WHAT TO WORK ON: Please restate each entry word for word and leave the pictures out.

SOURCE INFORMATION:
————

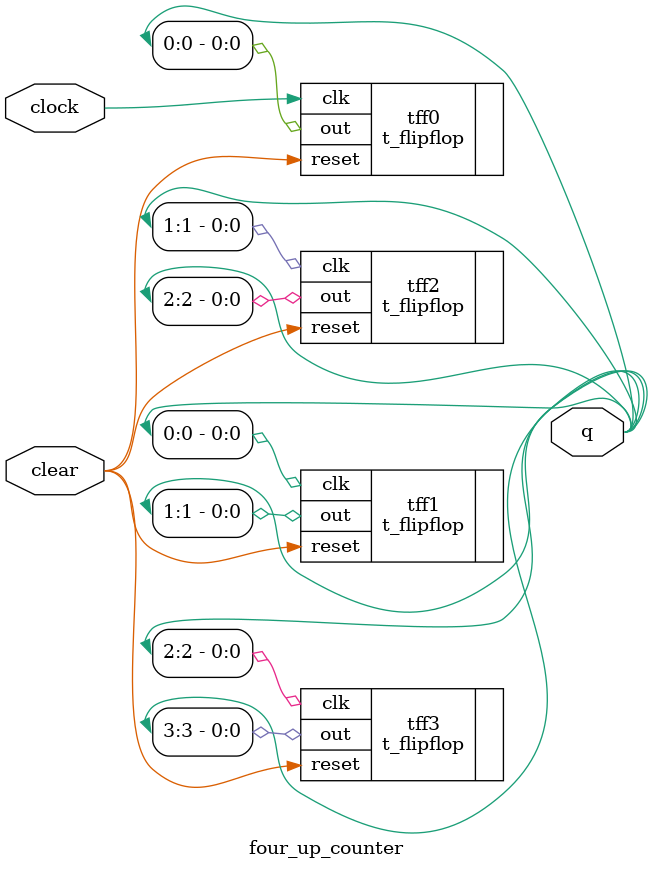
<source format=v>
module four_up_counter (clock, clear, q);
	input clock, clear;
	output [3:0] q;
	
	t_flipflop tff0(.clk(clock), .reset(clear), .out(q[0]));
	t_flipflop tff1(.clk(q[0]), .reset(clear), .out(q[1]));
	t_flipflop tff2(.clk(q[1]), .reset(clear), .out(q[2]));
	t_flipflop tff3(.clk(q[2]), .reset(clear), .out(q[3]));
endmodule
</source>
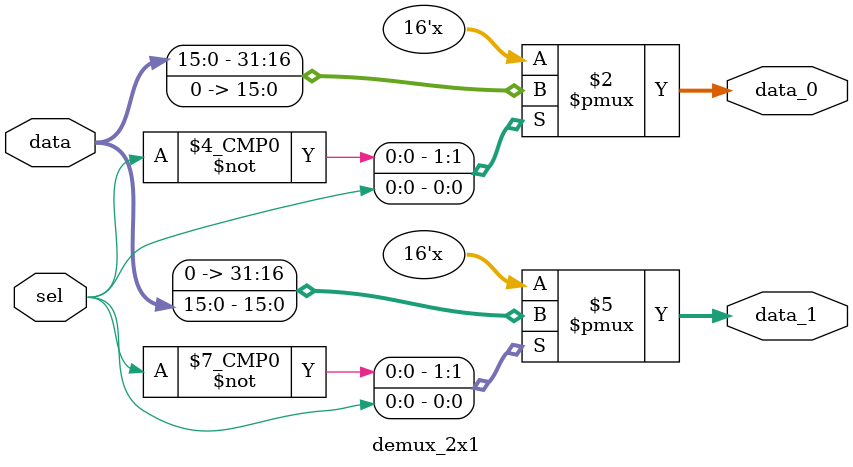
<source format=sv>
`timescale 1ns / 1ps

module VGA_RGB_Controller (
    input  logic       clk,
    input  logic       reset,
    input  logic       scale_sel,
    input  logic       mode_sel,
    output logic       h_sync,
    output logic       v_sync,
    output logic [3:0] r_port,
    output logic [3:0] g_port,
    output logic [3:0] b_port
);
    logic                         DE;
    logic [                  9:0] x_pixel;  // 0 ~ 800
    logic [                  9:0] y_pixel;  // 0 ~ 524
    logic [                  3:0] img_r;
    logic [                  3:0] img_g;
    logic [                  3:0] img_b;
    logic [                  3:0] img_r_qvga;
    logic [                  3:0] img_g_qvga;
    logic [                  3:0] img_b_qvga;
    logic [                  3:0] img_r_vga;
    logic [                  3:0] img_g_vga;
    logic [                  3:0] img_b_vga;
    logic [                  3:0] colorBar_r;
    logic [                  3:0] colorBar_g;
    logic [                  3:0] colorBar_b;
    logic [$clog2(320*240)-1 : 0] addr;
    logic [$clog2(320*240)-1 : 0] addr_qvga;
    logic [$clog2(320*240)-1 : 0] addr_vga;
    logic [                 15:0] imgData;
    logic [                 15:0] imgData_qvga;
    logic [                 15:0] imgData_vga;

    logic                         pclk;

    pixel_clk_gen U_Pixel_Clk_Gen (
        .*,
        .pclk(pclk)
    );


    VGA_Syncher U_VGA_Syncher (
        .clk(pclk),
        .*
    );

    ImgROM U_ROM (
        .clk (pclk),
        .addr(addr),
        .data(imgData)
    );

    demux_2x1 U_Demux (
        .sel   (scale_sel),
        .data  (imgData),
        .data_0(imgData_qvga),
        .data_1(imgData_vga)
    );

    mux_2x1 #(
        .BIT_SIZE(17)
    ) U_MUX_Addr (
        .sel  (scale_sel),
        .rgb_0(addr_qvga),
        .rgb_1(addr_vga),
        .rgb  (addr)
    );

    ImgMemReader U_ImgMemReader (
        .*,
        .addr   (addr_qvga),
        .imgData(imgData_qvga),
        .r_port (img_r_qvga),
        .g_port (img_g_qvga),
        .b_port (img_b_qvga)
    );

    ImgMemReader_upscaler U_ImgMemReader_Upscaler (
        .*,
        .addr   (addr_vga),
        .imgData(imgData_vga),
        .r_port (img_r_vga),
        .g_port (img_g_vga),
        .b_port (img_b_vga)
    );

    mux_2x1 #(
        .BIT_SIZE(12)
    ) U_MUX_Scale (
        .sel  (scale_sel),
        .rgb_0({img_r_qvga, img_g_qvga, img_b_qvga}),
        .rgb_1({img_r_vga, img_g_vga, img_b_vga}),
        .rgb  ({img_r, img_g, img_b})
    );

    VGA_ColorBar U_VGA_ColorBar (
        .*,
        .red_port  (colorBar_r),
        .green_port(colorBar_g),
        .blue_port (colorBar_b)
    );

    mux_2x1 #(
        .BIT_SIZE(12)
    ) U_MUX_Mode (
        .sel  (mode_sel),
        .rgb_0({colorBar_r, colorBar_g, colorBar_b}),
        .rgb_1({img_r, img_g, img_b}),
        .rgb  ({r_port, g_port, b_port})
    );
endmodule

module mux_2x1 #(
    parameter BIT_SIZE = 12
) (
    input  logic                sel,
    input  logic [BIT_SIZE-1:0] rgb_0,
    input  logic [BIT_SIZE-1:0] rgb_1,
    output logic [BIT_SIZE-1:0] rgb
);
    always_comb begin
        rgb = 0;
        case (sel)
            1'b0: rgb = rgb_0;
            1'b1: rgb = rgb_1;
        endcase
    end
endmodule

module pixel_clk_gen (
    input  logic clk,
    input  logic reset,
    output logic pclk
);
    logic [1:0] p_counter;

    always_ff @(posedge clk, posedge reset) begin
        if (reset) begin
            p_counter <= 0;
        end else begin
            if (p_counter == 3) begin
                p_counter <= 0;
                pclk      <= 1'b1;
            end else begin
                p_counter <= p_counter + 1;
                pclk      <= 1'b0;
            end
        end
    end
endmodule

module demux_2x1 (
    input  logic        sel,
    input  logic [15:0] data,
    output logic [15:0] data_0,
    output logic [15:0] data_1
);
    always_comb begin
        data_0 = 0;
        data_1 = 0;
        case (sel)
            1'b0: data_0 = data;
            1'b1: data_1 = data;
        endcase
    end
endmodule

</source>
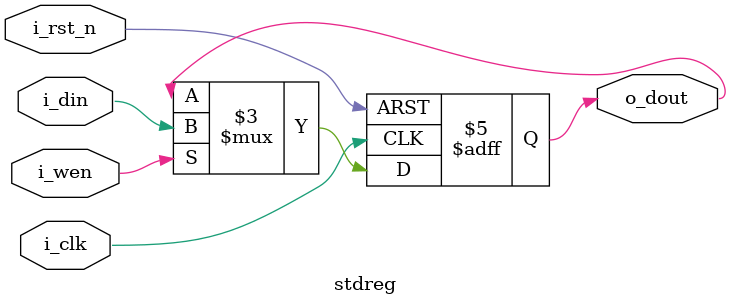
<source format=sv>
module stdreg #(
  WIDTH = 1,
  RESET_VAL = 0
)(
  input                     i_clk   ,
  input                     i_rst_n ,
  input                     i_wen   ,
  input         [WIDTH-1:0] i_din   ,
  output logic  [WIDTH-1:0] o_dout
);

  always @(posedge i_clk or negedge i_rst_n) begin
    if (!i_rst_n) begin
      o_dout <= RESET_VAL;
    end else if(i_wen) begin
      o_dout <= i_din;
    end
  end

endmodule

</source>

————

FINAL ANSWER:
<source format=v>
module four_up_counter (clock, clear, q);
	input clock, clear;
	output [3:0] q;
	
	t_flipflop tff0(.clk(clock), .reset(clear), .out(q[0]));
	t_flipflop tff1(.clk(q[0]), .reset(clear), .out(q[1]));
	t_flipflop tff2(.clk(q[1]), .reset(clear), .out(q[2]));
	t_flipflop tff3(.clk(q[2]), .reset(clear), .out(q[3]));
endmodule
</source>
<source format=sv>
`timescale 1ns / 1ps

module VGA_RGB_Controller (
    input  logic       clk,
    input  logic       reset,
    input  logic       scale_sel,
    input  logic       mode_sel,
    output logic       h_sync,
    output logic       v_sync,
    output logic [3:0] r_port,
    output logic [3:0] g_port,
    output logic [3:0] b_port
);
    logic                         DE;
    logic [                  9:0] x_pixel;  // 0 ~ 800
    logic [                  9:0] y_pixel;  // 0 ~ 524
    logic [                  3:0] img_r;
    logic [                  3:0] img_g;
    logic [                  3:0] img_b;
    logic [                  3:0] img_r_qvga;
    logic [                  3:0] img_g_qvga;
    logic [                  3:0] img_b_qvga;
    logic [                  3:0] img_r_vga;
    logic [                  3:0] img_g_vga;
    logic [                  3:0] img_b_vga;
    logic [                  3:0] colorBar_r;
    logic [                  3:0] colorBar_g;
    logic [                  3:0] colorBar_b;
    logic [$clog2(320*240)-1 : 0] addr;
    logic [$clog2(320*240)-1 : 0] addr_qvga;
    logic [$clog2(320*240)-1 : 0] addr_vga;
    logic [                 15:0] imgData;
    logic [                 15:0] imgData_qvga;
    logic [                 15:0] imgData_vga;

    logic                         pclk;

    pixel_clk_gen U_Pixel_Clk_Gen (
        .*,
        .pclk(pclk)
    );


    VGA_Syncher U_VGA_Syncher (
        .clk(pclk),
        .*
    );

    ImgROM U_ROM (
        .clk (pclk),
        .addr(addr),
        .data(imgData)
    );

    demux_2x1 U_Demux (
        .sel   (scale_sel),
        .data  (imgData),
        .data_0(imgData_qvga),
        .data_1(imgData_vga)
    );

    mux_2x1 #(
        .BIT_SIZE(17)
    ) U_MUX_Addr (
        .sel  (scale_sel),
        .rgb_0(addr_qvga),
        .rgb_1(addr_vga),
        .rgb  (addr)
    );

    ImgMemReader U_ImgMemReader (
        .*,
        .addr   (addr_qvga),
        .imgData(imgData_qvga),
        .r_port (img_r_qvga),
        .g_port (img_g_qvga),
        .b_port (img_b_qvga)
    );

    ImgMemReader_upscaler U_ImgMemReader_Upscaler (
        .*,
        .addr   (addr_vga),
        .imgData(imgData_vga),
        .r_port (img_r_vga),
        .g_port (img_g_vga),
        .b_port (img_b_vga)
    );

    mux_2x1 #(
        .BIT_SIZE(12)
    ) U_MUX_Scale (
        .sel  (scale_sel),
        .rgb_0({img_r_qvga, img_g_qvga, img_b_qvga}),
        .rgb_1({img_r_vga, img_g_vga, img_b_vga}),
        .rgb  ({img_r, img_g, img_b})
    );

    VGA_ColorBar U_VGA_ColorBar (
        .*,
        .red_port  (colorBar_r),
        .green_port(colorBar_g),
        .blue_port (colorBar_b)
    );

    mux_2x1 #(
        .BIT_SIZE(12)
    ) U_MUX_Mode (
        .sel  (mode_sel),
        .rgb_0({colorBar_r, colorBar_g, colorBar_b}),
        .rgb_1({img_r, img_g, img_b}),
        .rgb  ({r_port, g_port, b_port})
    );
endmodule

module mux_2x1 #(
    parameter BIT_SIZE = 12
) (
    input  logic                sel,
    input  logic [BIT_SIZE-1:0] rgb_0,
    input  logic [BIT_SIZE-1:0] rgb_1,
    output logic [BIT_SIZE-1:0] rgb
);
    always_comb begin
        rgb = 0;
        case (sel)
            1'b0: rgb = rgb_0;
            1'b1: rgb = rgb_1;
        endcase
    end
endmodule

module pixel_clk_gen (
    input  logic clk,
    input  logic reset,
    output logic pclk
);
    logic [1:0] p_counter;

    always_ff @(posedge clk, posedge reset) begin
        if (reset) begin
            p_counter <= 0;
        end else begin
            if (p_counter == 3) begin
                p_counter <= 0;
                pclk      <= 1'b1;
            end else begin
                p_counter <= p_counter + 1;
                pclk      <= 1'b0;
            end
        end
    end
endmodule

module demux_2x1 (
    input  logic        sel,
    input  logic [15:0] data,
    output logic [15:0] data_0,
    output logic [15:0] data_1
);
    always_comb begin
        data_0 = 0;
        data_1 = 0;
        case (sel)
            1'b0: data_0 = data;
            1'b1: data_1 = data;
        endcase
    end
endmodule

</source>
<source format=sv>
module stdreg #(
  WIDTH = 1,
  RESET_VAL = 0
)(
  input                     i_clk   ,
  input                     i_rst_n ,
  input                     i_wen   ,
  input         [WIDTH-1:0] i_din   ,
  output logic  [WIDTH-1:0] o_dout
);

  always @(posedge i_clk or negedge i_rst_n) begin
    if (!i_rst_n) begin
      o_dout <= RESET_VAL;
    end else if(i_wen) begin
      o_dout <= i_din;
    end
  end

endmodule

</source>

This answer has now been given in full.